I personaggi di Bohème non sono eroi, non sono né il Manrico di Trovatore né la Violetta di Traviata, vivono i drammi della gente comune, ma la musica li rende maestosi, e ci fa piangere.

Dopo una partenza non eccellente per i due principali protagonisti, Pietr Beczala (Rodolfo) e Anita Hartig ( Mimì),  ho assistito comunque ad una buona prova di entrambi.

Il signor Beczala possiede un bellissimo timbro da lirico e delinea un Rodolfo convincente sulla scena, molto ben calibrato e sempre credibile, personalmente sino alla fine ho sentito la mancanza di acuti pieni, e ritengo che ciò sia da ascrivere alla pronuncia eccessivamente aperta di tutte le vocali nel registro medio.

La signora Hartig non possiede il timbro caldo delle Mimì a cui forse la nostra storia ci ha abituato, è  piuttosto chiara, ma devo dire che si è rivelata dal secondo atto interprete passionale e sensibile, ed il suo "Donde lieta" mi ha sinceramente commosso. La prova che dove non arriva la voce, a volte può arrivare l'artista.

La voce che ha destato in me il maggior interesse è stata sicuramente quella di Mario Cassi, bellissima, brunita, squillante e morbida in tutti i registri, e con un fraseggio accurato e un ottimo legato. Cassi è un giovane che sta facendo davvero bene, ricordo il suo Silvio scaligero di un paio di anni fa, la voce ora è ancora più potente, e quasi avvolgente. Bravo. La Musetta di Pretty Yende si è rivelata graziosa e accattivante, mentre il Colline di Marco Vinco mi ha convinto, non è dotato di uno dei più bei timbri che ci siano in circolazione, ma è un professionista di alto livello, e qui lo ha dimostrato. Lo Schaunard di Massimo Cavalletti è stato travolgente dal punto di vista scenico, direi che la voce ogni tanto perde di smalto, anche se la qualità è di tutto rispetto. Davvero spassosi l'Alcindoro di Matteo Peirone ed il Benoit di Domenico Colaianni.

La direzione del giovane maestro Daniele Rustioni si è sempre rivelata misurata, forse troppo, personalmente avrei desiderato più nuances, più colori, un vigore in certi passi assai maggiore, il rischio della correttezza in un repertorio come questo è la monotonia, e stasera un poco ve ne stata. Caldeggerei molto a questo giovane e talentuoso direttore ad osare maggiormente, rischiando certo, ma se nella vita non rischia...Non si rosica!

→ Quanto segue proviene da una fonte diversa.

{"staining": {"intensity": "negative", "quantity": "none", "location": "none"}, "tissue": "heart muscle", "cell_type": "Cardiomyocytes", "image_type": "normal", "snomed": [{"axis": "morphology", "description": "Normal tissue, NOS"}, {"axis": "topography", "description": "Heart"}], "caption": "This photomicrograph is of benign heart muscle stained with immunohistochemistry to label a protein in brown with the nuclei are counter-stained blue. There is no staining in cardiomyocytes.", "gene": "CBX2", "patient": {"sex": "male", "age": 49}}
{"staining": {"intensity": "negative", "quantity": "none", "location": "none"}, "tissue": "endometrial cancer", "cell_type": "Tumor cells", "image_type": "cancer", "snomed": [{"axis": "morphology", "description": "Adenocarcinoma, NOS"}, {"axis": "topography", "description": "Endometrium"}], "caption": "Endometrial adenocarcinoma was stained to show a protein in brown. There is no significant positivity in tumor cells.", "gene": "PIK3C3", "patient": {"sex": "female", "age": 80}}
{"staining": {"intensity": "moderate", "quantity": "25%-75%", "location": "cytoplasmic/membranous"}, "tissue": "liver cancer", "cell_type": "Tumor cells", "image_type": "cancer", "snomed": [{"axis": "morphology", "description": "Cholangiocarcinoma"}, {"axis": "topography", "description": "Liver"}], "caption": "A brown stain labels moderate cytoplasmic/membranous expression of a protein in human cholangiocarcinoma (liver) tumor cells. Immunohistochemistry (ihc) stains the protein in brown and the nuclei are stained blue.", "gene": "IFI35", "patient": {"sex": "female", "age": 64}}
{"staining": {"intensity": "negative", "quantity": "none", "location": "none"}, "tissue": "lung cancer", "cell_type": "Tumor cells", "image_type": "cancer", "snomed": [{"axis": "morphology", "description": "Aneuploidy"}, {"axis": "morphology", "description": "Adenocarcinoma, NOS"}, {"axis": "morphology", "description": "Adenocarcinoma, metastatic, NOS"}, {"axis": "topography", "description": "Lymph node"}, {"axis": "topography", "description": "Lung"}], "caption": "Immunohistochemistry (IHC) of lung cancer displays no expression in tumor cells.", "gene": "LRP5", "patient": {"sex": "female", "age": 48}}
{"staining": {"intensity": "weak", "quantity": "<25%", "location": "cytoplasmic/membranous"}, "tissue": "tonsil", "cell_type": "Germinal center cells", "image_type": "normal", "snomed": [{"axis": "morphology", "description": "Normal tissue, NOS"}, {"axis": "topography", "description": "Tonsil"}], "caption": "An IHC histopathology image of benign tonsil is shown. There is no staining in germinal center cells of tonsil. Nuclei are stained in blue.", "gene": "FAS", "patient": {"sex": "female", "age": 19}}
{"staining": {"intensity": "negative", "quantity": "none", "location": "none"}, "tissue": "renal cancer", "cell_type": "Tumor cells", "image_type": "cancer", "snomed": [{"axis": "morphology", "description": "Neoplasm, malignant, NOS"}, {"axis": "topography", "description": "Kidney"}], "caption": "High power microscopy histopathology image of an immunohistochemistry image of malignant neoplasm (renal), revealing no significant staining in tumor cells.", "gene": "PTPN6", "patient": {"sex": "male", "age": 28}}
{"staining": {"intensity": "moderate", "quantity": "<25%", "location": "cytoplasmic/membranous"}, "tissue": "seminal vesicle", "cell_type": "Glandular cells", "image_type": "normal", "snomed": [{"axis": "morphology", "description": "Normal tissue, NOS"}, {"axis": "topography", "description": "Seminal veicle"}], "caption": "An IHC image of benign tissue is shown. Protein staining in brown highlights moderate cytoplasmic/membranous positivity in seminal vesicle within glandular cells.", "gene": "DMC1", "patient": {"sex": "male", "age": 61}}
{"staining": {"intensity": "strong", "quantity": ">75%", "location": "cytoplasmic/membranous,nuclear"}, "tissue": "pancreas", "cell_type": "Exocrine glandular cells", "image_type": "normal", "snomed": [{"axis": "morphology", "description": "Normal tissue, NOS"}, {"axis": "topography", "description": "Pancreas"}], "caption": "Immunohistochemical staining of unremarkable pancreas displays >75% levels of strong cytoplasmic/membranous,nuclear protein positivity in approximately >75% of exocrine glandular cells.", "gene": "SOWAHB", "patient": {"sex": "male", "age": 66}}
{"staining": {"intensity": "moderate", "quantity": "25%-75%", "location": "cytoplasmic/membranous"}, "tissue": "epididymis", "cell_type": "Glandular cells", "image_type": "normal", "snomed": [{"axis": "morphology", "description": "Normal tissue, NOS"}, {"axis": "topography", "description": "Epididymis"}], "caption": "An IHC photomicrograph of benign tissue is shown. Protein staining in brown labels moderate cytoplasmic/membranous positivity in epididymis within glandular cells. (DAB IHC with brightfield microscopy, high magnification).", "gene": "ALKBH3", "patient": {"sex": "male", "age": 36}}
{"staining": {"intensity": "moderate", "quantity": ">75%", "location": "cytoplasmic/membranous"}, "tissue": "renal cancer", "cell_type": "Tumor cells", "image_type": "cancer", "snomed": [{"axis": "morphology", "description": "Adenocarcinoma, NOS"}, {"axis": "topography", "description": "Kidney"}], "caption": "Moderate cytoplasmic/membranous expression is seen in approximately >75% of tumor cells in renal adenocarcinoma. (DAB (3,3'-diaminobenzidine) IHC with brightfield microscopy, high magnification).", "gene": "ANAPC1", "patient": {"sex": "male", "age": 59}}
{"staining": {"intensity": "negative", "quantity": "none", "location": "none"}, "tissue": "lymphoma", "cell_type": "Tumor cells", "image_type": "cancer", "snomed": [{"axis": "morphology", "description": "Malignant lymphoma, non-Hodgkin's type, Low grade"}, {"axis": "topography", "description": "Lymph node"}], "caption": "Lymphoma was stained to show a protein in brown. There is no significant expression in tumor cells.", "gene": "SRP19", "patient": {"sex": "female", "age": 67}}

Completavano poi il cast Cristiano Cremonini nei panni di Parpignol, Ernesto Panariello (Sergente),  Roberto Lorenzi (un doganiere) e Marco Voleri (venditore ambulante). Il coro della scala è stato eccellentemente preparato, come al solito sottolinerei, dal Maestro Casoni.

Alla fine, solo per inciso, il vecchietto ottocentesco  aveva  le lacrime agli occhi.